Jay P. Dolan, the author of “The Irish Americans: A History,” says corned beef and cabbage is a relatively uncommon dish in Ireland.

According to Siobhan Reidy, who owns The Irish Rover in Louisville, Kentucky, with her husband, Michael Reidy, "Every St. Patrick’s Day one of our customers wants to yell at us for not having corned beef and cabbage, but we don't carry it because it's not Irish."

Pork including thick bacon is traditional Irish fare.

The Corned beef and cabbage tradition became a staple after many Irish immigrants settled among Jewish immigrants in some of the poorest neighborhoods of New York.

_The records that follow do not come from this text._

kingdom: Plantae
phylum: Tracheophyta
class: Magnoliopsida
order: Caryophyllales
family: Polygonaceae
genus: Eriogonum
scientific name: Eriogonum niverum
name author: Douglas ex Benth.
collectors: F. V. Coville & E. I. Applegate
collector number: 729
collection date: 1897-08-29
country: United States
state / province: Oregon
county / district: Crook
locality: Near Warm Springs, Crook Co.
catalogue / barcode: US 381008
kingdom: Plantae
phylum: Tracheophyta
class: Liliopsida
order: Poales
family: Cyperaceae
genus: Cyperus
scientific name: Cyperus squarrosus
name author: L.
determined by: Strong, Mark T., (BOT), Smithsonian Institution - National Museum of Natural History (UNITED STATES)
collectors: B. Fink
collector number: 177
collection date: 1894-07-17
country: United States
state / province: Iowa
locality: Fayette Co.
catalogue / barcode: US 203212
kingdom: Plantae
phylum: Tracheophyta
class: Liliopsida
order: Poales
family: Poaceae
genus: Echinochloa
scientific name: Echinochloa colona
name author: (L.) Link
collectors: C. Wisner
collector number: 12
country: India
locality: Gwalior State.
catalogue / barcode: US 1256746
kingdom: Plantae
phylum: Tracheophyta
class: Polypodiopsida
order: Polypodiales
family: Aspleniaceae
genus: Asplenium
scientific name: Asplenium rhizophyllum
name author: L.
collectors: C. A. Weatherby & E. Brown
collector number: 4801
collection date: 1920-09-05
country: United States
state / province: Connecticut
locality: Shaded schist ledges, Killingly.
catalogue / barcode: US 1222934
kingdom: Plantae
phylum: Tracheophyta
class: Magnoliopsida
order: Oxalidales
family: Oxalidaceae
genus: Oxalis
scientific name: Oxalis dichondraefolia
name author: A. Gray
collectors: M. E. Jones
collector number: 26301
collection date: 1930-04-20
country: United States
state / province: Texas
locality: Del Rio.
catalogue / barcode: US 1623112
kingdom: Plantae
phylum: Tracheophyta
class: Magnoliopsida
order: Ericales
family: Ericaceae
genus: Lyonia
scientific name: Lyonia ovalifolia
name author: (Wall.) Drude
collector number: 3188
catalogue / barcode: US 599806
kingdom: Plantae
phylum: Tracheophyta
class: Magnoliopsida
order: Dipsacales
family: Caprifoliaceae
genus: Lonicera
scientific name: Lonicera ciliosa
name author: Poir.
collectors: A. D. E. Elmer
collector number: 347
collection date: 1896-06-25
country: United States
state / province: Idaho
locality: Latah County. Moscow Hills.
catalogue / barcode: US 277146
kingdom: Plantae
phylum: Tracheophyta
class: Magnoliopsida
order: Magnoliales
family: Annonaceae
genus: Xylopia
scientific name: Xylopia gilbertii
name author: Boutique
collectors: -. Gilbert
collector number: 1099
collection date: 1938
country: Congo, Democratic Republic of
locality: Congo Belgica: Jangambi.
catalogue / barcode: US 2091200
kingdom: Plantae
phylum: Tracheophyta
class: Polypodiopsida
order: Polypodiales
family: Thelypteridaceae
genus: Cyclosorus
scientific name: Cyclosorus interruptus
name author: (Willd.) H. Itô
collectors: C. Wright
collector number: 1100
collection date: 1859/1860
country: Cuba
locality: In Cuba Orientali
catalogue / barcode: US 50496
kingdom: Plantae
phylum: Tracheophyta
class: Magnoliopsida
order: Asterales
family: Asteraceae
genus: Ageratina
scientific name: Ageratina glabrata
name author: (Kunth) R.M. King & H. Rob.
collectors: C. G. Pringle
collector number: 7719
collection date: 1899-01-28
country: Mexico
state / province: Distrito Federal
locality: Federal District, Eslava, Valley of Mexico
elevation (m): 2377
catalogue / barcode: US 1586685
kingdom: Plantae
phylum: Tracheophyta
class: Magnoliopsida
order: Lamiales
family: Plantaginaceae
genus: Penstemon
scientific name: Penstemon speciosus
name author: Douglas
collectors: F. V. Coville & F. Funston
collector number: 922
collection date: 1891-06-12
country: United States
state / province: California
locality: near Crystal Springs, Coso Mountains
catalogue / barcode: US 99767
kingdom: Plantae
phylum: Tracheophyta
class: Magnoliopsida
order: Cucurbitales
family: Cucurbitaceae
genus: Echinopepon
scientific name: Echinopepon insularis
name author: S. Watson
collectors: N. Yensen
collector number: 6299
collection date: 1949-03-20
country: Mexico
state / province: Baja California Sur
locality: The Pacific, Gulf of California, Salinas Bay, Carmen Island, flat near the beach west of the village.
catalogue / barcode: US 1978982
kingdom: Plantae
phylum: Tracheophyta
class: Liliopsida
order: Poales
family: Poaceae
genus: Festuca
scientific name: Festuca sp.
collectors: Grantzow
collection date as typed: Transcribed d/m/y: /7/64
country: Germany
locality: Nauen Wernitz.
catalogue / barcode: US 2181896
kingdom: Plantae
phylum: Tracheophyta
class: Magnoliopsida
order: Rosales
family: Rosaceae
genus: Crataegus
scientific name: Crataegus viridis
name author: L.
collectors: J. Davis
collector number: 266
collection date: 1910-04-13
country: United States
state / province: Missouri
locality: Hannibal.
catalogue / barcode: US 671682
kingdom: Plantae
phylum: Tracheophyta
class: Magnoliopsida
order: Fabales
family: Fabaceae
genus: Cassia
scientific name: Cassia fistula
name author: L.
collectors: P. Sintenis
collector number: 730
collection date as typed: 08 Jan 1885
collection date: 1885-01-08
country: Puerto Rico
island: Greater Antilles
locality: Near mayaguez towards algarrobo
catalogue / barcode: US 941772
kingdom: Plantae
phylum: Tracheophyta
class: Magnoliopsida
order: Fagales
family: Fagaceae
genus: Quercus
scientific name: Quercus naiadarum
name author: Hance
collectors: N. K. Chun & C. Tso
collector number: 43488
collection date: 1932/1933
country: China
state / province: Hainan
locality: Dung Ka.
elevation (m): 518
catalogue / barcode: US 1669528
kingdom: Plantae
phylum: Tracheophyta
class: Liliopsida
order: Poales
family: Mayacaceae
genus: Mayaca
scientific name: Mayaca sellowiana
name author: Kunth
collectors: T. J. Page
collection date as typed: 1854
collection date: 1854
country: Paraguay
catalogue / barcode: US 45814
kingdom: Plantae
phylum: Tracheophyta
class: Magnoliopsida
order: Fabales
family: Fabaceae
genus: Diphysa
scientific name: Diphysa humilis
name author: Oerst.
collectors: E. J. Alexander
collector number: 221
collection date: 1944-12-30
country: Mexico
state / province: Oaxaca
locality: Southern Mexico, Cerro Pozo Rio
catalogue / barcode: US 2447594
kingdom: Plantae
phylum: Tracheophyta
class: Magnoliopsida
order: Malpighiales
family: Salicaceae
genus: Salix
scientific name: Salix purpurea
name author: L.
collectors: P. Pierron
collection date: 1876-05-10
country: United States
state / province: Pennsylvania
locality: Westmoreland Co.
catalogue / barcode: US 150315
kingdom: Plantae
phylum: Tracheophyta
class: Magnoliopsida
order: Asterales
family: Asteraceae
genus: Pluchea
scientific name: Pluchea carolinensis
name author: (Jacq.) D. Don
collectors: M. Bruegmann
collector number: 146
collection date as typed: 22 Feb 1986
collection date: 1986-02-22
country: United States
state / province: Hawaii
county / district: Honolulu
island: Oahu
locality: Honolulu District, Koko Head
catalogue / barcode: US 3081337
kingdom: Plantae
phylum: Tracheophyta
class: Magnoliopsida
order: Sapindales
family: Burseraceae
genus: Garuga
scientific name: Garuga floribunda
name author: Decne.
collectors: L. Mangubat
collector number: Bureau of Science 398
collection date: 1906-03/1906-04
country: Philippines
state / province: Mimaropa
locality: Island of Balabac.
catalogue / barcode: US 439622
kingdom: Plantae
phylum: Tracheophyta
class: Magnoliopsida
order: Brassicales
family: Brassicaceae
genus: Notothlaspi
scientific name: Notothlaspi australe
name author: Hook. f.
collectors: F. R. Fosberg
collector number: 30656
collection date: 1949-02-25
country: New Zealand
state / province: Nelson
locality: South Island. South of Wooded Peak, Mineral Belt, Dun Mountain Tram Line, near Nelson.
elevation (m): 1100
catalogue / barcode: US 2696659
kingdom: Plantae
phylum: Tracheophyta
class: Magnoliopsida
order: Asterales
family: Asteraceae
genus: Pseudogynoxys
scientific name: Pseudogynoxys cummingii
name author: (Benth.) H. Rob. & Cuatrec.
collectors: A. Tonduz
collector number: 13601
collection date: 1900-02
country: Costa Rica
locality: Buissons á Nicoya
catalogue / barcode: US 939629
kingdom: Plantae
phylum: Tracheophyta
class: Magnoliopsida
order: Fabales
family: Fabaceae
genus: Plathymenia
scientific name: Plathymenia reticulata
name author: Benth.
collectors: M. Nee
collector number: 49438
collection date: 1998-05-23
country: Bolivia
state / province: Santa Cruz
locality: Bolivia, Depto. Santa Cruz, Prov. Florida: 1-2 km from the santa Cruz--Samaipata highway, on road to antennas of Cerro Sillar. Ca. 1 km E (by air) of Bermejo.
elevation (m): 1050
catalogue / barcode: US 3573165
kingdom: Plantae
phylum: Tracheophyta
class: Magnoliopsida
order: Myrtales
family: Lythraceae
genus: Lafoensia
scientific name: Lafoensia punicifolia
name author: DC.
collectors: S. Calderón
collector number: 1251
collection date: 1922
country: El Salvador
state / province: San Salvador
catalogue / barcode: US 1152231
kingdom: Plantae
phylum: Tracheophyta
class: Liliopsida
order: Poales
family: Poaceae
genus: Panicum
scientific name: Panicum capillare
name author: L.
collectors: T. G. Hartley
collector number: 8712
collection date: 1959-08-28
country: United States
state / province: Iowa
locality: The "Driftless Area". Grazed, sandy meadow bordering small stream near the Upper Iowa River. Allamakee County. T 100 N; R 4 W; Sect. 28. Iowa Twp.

It was at Jewish delis that the Irish experienced corned beef and noticed its similarity to Irish bacon.


----------



## Oldsarge (Feb 20, 2011)

Baked potatoes would be more correct, with grated cheese on top.


----------



## The Great Garbanzo (Oct 20, 2020)

My Italin born wife never made it prior to one time 3 years ago. It was the best I have ever had....but she refuses to cook cabbage again!!


----------



## challer (Sep 4, 2008)

But it’s so good done right.


----------



## eagle2250 (Mar 24, 2006)

Every member of the Eagle clan sported at least one garment of green hues yesterday, but we will be cooking our annual dutch oven full of corned beef, cabbage and ******* potatoes this coming Sunday evening. However, given the new found knowledge offered up in this thread, we will just call it our Irish bacon, cabbage and ******* potatoes! Problem solved. LOL.


----------



## Big T (Jun 25, 2010)

We did our part with many glasses of Guinness


----------